:: Work request ::
On the basis of the records below, report how many lines contain the word "Radroute". Nothing else should be given.

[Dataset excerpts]
*****

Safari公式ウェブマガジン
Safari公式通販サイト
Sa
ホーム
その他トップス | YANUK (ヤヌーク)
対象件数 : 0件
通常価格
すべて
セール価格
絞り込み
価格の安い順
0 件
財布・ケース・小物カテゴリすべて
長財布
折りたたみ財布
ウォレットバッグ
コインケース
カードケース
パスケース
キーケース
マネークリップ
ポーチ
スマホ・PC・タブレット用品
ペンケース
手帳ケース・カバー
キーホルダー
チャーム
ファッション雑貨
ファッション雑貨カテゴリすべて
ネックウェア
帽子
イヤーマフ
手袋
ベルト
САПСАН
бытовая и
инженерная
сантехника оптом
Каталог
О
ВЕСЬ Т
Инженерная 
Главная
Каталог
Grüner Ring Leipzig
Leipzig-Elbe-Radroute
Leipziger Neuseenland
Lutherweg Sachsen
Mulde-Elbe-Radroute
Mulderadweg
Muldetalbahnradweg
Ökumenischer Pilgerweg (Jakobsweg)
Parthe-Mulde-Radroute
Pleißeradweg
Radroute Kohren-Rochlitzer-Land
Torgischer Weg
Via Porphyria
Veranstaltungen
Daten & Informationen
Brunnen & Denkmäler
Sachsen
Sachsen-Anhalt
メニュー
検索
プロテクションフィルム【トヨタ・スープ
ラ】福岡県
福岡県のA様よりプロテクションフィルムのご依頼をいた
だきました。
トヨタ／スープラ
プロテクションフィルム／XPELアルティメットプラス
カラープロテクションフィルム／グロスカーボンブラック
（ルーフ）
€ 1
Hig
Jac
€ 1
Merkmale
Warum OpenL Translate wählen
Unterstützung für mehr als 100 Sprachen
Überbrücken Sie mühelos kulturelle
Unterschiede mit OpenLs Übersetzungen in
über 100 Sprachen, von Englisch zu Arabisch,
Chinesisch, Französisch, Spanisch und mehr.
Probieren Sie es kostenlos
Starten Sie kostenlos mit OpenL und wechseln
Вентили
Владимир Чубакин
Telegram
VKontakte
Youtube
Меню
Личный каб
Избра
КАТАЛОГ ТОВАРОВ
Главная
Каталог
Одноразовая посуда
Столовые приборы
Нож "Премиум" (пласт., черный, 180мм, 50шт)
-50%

*****

:: Solution ::
4